Int J Dermatol. 2006 Sep;45(9):1089-92. doi: 10.1111/j.1365-4632.2004.02517.x.
A 65-year-old woman had a history of deep vein thrombosis and depression. Psoriasis was diagnosed in 1986 and various topical and systemic therapies, singly or in combination, were prescribed: tar, topical corticosteroids, cyclosporine, etretinate, and methotrexate. Two courses of oral and one course of bath psoralen plus UVA (PUVA) therapy (cumulative dose, 467 J/cm(2)) and UVB (2.96 J/cm(2)) had been given. In January 1999, she developed a flare of generalized psoriasis. In May 1999, therapy with PUVA (8-methoxypsoralen) plus topical acetonide triamcinolone 0.1% was initiated. At the time, she was taking acenocoumarol, lorazepam, and hydroxyzine chlorhydrate. In August 1999, at session 30, when the dose of UVA was 9 J/cm(2), and the total dose was 205 J/cm(2), a bulla appeared on the dorsum of the toe and was controlled with topical antibiotics. Five further sessions of PUVA were given and a generalized itching bullous eruption appeared all over the body. PUVA was stopped and the patient was hospitalized. On physical examination, extensive psoriatic plaques plus vesicles and bullae on the normal skin and on psoriatic lesions were observed all over the body (Fig. 1). Histopathologic study of a lesion showed a subepidermal vesicle containing fibrin, neutrophils, and a few eosinophils. No sunburn cells were observed (Fig. 2). The direct immunofluorescence (DIF) test of perilesional uninvolved skin revealed immunoglobulin G (IgG) (Fig. 3) and C3 at the dermal-epidermal junction. The DIF study using the patient's skin, previously treated with 1 m NaCl, localized the IgG at both the epidermal and dermal sides of the basement membrane zone (Fig. 4). Bullous pemphigoid (BP) was diagnosed and therapy with prednisone (60 mg/day) was started. The disease was well controlled in 3 weeks. The dose of prednisone was tapered and stopped 20 months later, without any recurrence. Study of the antibodies by the indirect immunofluorescence (IIF) test, using monkey esophagus and guinea pig as substrate, was positive at a titer of 1/160 in September 1999. The titer decreased to 1/10 in January 2000, and was negative in July 2000. An enzyme-linked immunosorbent assay (ELISA) test, performed using the commercial kit MBL, which identifies antibodies directed against epitopes of the extracellular fragment NC16 of antigen 2 of BP, was positive at 15 U/mL (normal value, < 9 U/mL) in September 1999, and negative in July 2000 (Table 1).

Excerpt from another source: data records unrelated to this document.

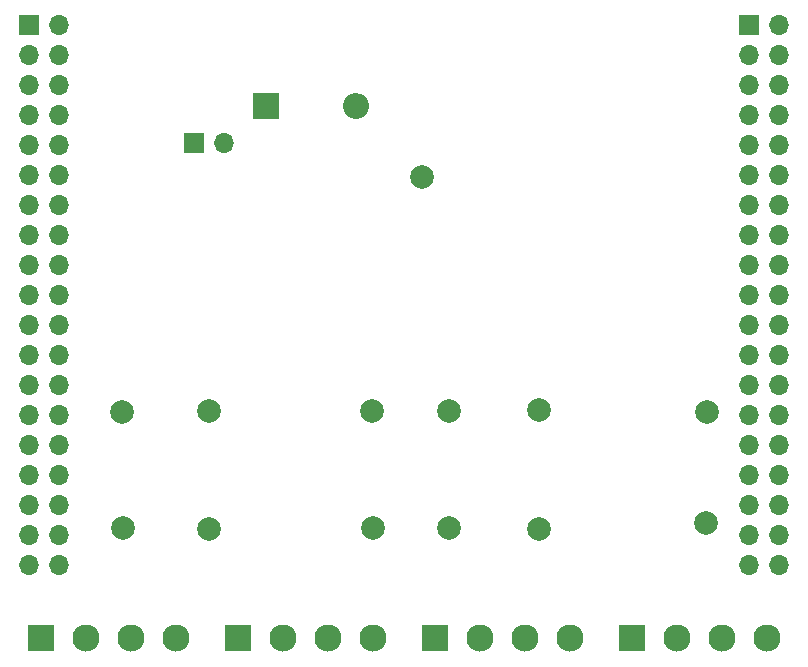
<source format=gbs>
%TF.GenerationSoftware,KiCad,Pcbnew,6.0.11-2627ca5db0~126~ubuntu22.04.1*%
%TF.CreationDate,2023-09-22T10:59:18+02:00*%
%TF.ProjectId,nucleo_f302r8_extension,6e75636c-656f-45f6-9633-303272385f65,0.1*%
%TF.SameCoordinates,Original*%
%TF.FileFunction,Soldermask,Bot*%
%TF.FilePolarity,Negative*%
%FSLAX46Y46*%
G04 Gerber Fmt 4.6, Leading zero omitted, Abs format (unit mm)*
G04 Created by KiCad (PCBNEW 6.0.11-2627ca5db0~126~ubuntu22.04.1) date 2023-09-22 10:59:18*
%MOMM*%
%LPD*%
G01*
G04 APERTURE LIST*
%ADD10R,1.700000X1.700000*%
%ADD11O,1.700000X1.700000*%
%ADD12R,1.524000X1.524000*%
%ADD13C,1.524000*%
%ADD14C,2.000000*%
%ADD15R,2.300000X2.300000*%
%ADD16C,2.300000*%
%ADD17R,2.200000X2.200000*%
%ADD18O,2.200000X2.200000*%
G04 APERTURE END LIST*
D10*
%TO.C,J5*%
X60900000Y-82200000D03*
D11*
X63440000Y-82200000D03*
%TD*%
D12*
%TO.C,JP17*%
X60900000Y-82200000D03*
D13*
X63440000Y-82200000D03*
%TD*%
D14*
%TO.C,TP2*%
X76000000Y-104900000D03*
%TD*%
D15*
%TO.C,J1*%
X47939200Y-124100000D03*
D16*
X51749200Y-124100000D03*
X55559200Y-124100000D03*
X59369200Y-124100000D03*
%TD*%
D14*
%TO.C,TP9*%
X90137500Y-114900000D03*
%TD*%
D10*
%TO.C,J10*%
X107950000Y-72272200D03*
D11*
X110490000Y-72272200D03*
X107950000Y-74812200D03*
X110490000Y-74812200D03*
X107950000Y-77352200D03*
X110490000Y-77352200D03*
X107950000Y-79892200D03*
X110490000Y-79892200D03*
X107950000Y-82432200D03*
X110490000Y-82432200D03*
X107950000Y-84972200D03*
X110490000Y-84972200D03*
X107950000Y-87512200D03*
X110490000Y-87512200D03*
X107950000Y-90052200D03*
X110490000Y-90052200D03*
X107950000Y-92592200D03*
X110490000Y-92592200D03*
X107950000Y-95132200D03*
X110490000Y-95132200D03*
X107950000Y-97672200D03*
X110490000Y-97672200D03*
X107950000Y-100212200D03*
X110490000Y-100212200D03*
X107950000Y-102752200D03*
X110490000Y-102752200D03*
X107950000Y-105292200D03*
X110490000Y-105292200D03*
X107950000Y-107832200D03*
X110490000Y-107832200D03*
X107950000Y-110372200D03*
X110490000Y-110372200D03*
X107950000Y-112912200D03*
X110490000Y-112912200D03*
X107950000Y-115452200D03*
X110490000Y-115452200D03*
X107950000Y-117992200D03*
X110490000Y-117992200D03*
%TD*%
D15*
%TO.C,J2*%
X64639200Y-124100000D03*
D16*
X68449200Y-124100000D03*
X72259200Y-124100000D03*
X76069200Y-124100000D03*
%TD*%
D14*
%TO.C,TP13*%
X80200000Y-85100000D03*
%TD*%
D15*
%TO.C,J3*%
X81339200Y-124100000D03*
D16*
X85149200Y-124100000D03*
X88959200Y-124100000D03*
X92769200Y-124100000D03*
%TD*%
D14*
%TO.C,TP7*%
X104300000Y-114400000D03*
%TD*%
D10*
%TO.C,J7*%
X46990000Y-72272200D03*
D11*
X49530000Y-72272200D03*
X46990000Y-74812200D03*
X49530000Y-74812200D03*
X46990000Y-77352200D03*
X49530000Y-77352200D03*
X46990000Y-79892200D03*
X49530000Y-79892200D03*
X46990000Y-82432200D03*
X49530000Y-82432200D03*
X46990000Y-84972200D03*
X49530000Y-84972200D03*
X46990000Y-87512200D03*
X49530000Y-87512200D03*
X46990000Y-90052200D03*
X49530000Y-90052200D03*
X46990000Y-92592200D03*
X49530000Y-92592200D03*
X46990000Y-95132200D03*
X49530000Y-95132200D03*
X46990000Y-97672200D03*
X49530000Y-97672200D03*
X46990000Y-100212200D03*
X49530000Y-100212200D03*
X46990000Y-102752200D03*
X49530000Y-102752200D03*
X46990000Y-105292200D03*
X49530000Y-105292200D03*
X46990000Y-107832200D03*
X49530000Y-107832200D03*
X46990000Y-110372200D03*
X49530000Y-110372200D03*
X46990000Y-112912200D03*
X49530000Y-112912200D03*
X46990000Y-115452200D03*
X49530000Y-115452200D03*
X46990000Y-117992200D03*
X49530000Y-117992200D03*
%TD*%
D14*
%TO.C,TP4*%
X62200000Y-104900000D03*
%TD*%
%TO.C,TP5*%
X54900000Y-114800000D03*
%TD*%
%TO.C,TP1*%
X76100000Y-114800000D03*
%TD*%
%TO.C,TP10*%
X90137500Y-104850000D03*
%TD*%
%TO.C,TP3*%
X62200000Y-114900000D03*
%TD*%
%TO.C,TP11*%
X82537500Y-114800000D03*
%TD*%
%TO.C,TP8*%
X104400000Y-105000000D03*
%TD*%
D15*
%TO.C,J4*%
X98039200Y-124100000D03*
D16*
X101849200Y-124100000D03*
X105659200Y-124100000D03*
X109469200Y-124100000D03*
%TD*%
D14*
%TO.C,TP12*%
X82500000Y-104950000D03*
%TD*%
%TO.C,TP6*%
X54800000Y-105000000D03*
%TD*%
D17*
%TO.C,D1*%
X66990000Y-79100000D03*
D18*
X74610000Y-79100000D03*
%TD*%
M02*

</source>
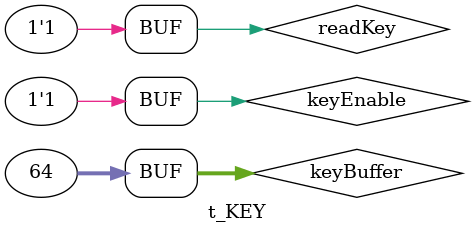
<source format=v>
module t_KEY();
	reg keyEnable, readKey;
	reg[31:0] keyBuffer;
	wire[31:0] keyPass;

	KEY k (keyEnable, keyPass, readKey, keyBuffer);

	initial
	begin

		$dumpfile("t_key.vcd");
		$dumpvars;
		
		keyEnable = 1;
		readKey = 1;
		//keyBuffer = 1;

		#10;
		keyEnable = 1;
		readKey = 0;
		keyBuffer = 4;

		#10;
		keyEnable = 1;
		readKey = 1;
		keyBuffer = 8;

		#10;
		keyEnable = 1;
		readKey = 0;
		keyBuffer = 16;

		#10;
		keyEnable = 1;
		readKey = 0;
		keyBuffer = 32;

		#10;
		keyEnable = 1;
		readKey = 1;
		keyBuffer = 64;
	end
	
	always @(*)
		$display("keyEnable = %b \treadKey = %b \tkeyBuffer = %32b \tkeyPass = %32b", keyEnable, readKey, keyBuffer, keyPass);
endmodule
</source>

一名65岁女性有深静脉血栓形成和抑郁症病史。1986年诊断为银屑病,曾单独或联合使用多种局部和全身治疗方法:焦油、局部皮质类固醇、环孢素、依曲替酯和甲氨蝶呤。已进行了两个疗程的口服及一个疗程的浴用补骨脂素加紫外线A(PUVA)治疗(累积剂量,467 J/cm²)以及紫外线B(2.96 J/cm²)治疗。1999年1月,她出现了泛发性银屑病的发作。1999年5月,开始使用PUVA(8-甲氧基补骨脂素)加0.1%局部曲安奈德治疗。当时,她正在服用醋硝香豆素、劳拉西泮和盐酸羟嗪。1999年8月,在第30次治疗时,当紫外线A剂量为9 J/cm²且总剂量为205 J/cm²时,脚趾背出现一个水疱,并用局部抗生素控制。又进行了5次PUVA治疗,随后全身出现泛发性瘙痒性大疱性皮疹。停用PUVA并将患者收住院。体格检查发现全身正常皮肤和银屑病皮损上有广泛的银屑病斑块以及水疱和大疱(图1)。对一处皮损进行组织病理学检查显示表皮下水疱,内含纤维蛋白、中性粒细胞和少量嗜酸性粒细胞。未观察到晒伤细胞(图2)。对皮损周围未受累皮肤进行直接免疫荧光(DIF)检测,在真皮表皮交界处发现免疫球蛋白G(IgG)(图3)和C3。使用先前用1 m NaCl处理过的患者皮肤进行DIF研究,将IgG定位在基底膜带的表皮侧和真皮侧(图4)。诊断为大疱性类天疱疮(BP),并开始用泼尼松(60 mg/天)治疗。3周内病情得到良好控制。泼尼松剂量逐渐减少,20个月后停药,无任何复发。1999年9月,采用间接免疫荧光(IIF)检测法,以猴食管和豚鼠为底物检测抗体,滴度为1/160呈阳性。2000年1月滴度降至1/10,2000年7月为阴性。使用MBL商业试剂盒进行的酶联免疫吸附测定(ELISA)试验,该试剂盒可识别针对BP抗原2细胞外片段NC16表位的抗体,1999年9月为15 U/mL呈阳性(正常值,<9 U/mL),2000年7月为阴性(表1)。